I've been messing around with GA recently, esp indirect encoding methods. This paper seems in support of perspectives I've read while researching. In particular, that you can decompose weight matrices into spectral patterns - similar to JPEG compression and search in compressed space.

Something I've been interested in recently is - I wonder if it'd be possible to encode a known-good model - some massive pretrained thing - and use that as a starting point for further mutations.

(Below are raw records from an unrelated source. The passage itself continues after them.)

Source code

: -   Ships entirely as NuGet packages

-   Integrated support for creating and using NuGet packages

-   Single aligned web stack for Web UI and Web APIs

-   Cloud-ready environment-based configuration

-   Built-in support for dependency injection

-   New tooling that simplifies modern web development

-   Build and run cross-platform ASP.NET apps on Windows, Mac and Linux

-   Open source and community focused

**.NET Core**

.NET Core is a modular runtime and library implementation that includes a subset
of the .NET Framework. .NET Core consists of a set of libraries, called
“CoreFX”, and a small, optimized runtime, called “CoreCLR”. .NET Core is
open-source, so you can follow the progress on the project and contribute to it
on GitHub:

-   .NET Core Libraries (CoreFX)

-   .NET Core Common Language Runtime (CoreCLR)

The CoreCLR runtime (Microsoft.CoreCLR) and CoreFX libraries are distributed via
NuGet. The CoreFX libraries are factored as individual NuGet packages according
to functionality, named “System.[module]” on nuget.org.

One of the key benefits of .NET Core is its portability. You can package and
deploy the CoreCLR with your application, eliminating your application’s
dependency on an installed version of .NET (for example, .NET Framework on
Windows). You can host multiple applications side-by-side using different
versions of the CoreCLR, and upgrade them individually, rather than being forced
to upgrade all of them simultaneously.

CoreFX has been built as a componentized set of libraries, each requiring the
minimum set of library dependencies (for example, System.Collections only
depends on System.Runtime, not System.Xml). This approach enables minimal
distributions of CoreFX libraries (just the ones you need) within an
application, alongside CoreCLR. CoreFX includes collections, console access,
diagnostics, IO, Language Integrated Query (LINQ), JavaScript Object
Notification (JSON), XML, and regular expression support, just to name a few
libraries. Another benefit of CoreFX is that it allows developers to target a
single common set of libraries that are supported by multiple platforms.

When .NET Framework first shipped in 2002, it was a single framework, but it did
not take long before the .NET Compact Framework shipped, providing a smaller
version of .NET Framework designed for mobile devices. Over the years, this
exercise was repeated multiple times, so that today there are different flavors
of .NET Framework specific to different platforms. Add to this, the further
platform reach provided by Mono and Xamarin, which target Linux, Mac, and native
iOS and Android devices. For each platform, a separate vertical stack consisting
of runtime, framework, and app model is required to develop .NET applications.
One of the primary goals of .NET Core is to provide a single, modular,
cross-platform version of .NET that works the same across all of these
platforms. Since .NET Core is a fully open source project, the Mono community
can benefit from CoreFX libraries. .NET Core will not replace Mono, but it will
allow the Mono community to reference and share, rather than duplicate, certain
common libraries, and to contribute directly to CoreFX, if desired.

Like some other comments in this thread have suggested, it would mean we can distill the weight patterns of things like attention, convolution, etc. and not have to discover them by mutation - so - making use of the many phd-hours it took to develop those patterns, and using them as a springboard. If papers like this are to be believed, more advanced mechanisms may be able to be discovered.

▲

altairprime 2 days ago | parent | prev | next [-]

That would be an excellent use of GA and all the other 'not based on training a network' methods, now that we have a target and can evaluate against it!

	▲	YouAreWRONGtoo 2 days ago \| parent [-]
		[dead]

▲

joquarky 2 days ago | parent | prev | next [-]

I got crazy obsessed with EvoLisa¹ back in the day and although there is nothing in common between that algorithm and those that make up training an LLM, I can't help but feel like they are similar.

¹ https://www.rogeralsing.com/2008/12/07/genetic-programming-e...

▲

CalChris 2 days ago | parent | prev [-]

I'm the same but with vector quantization.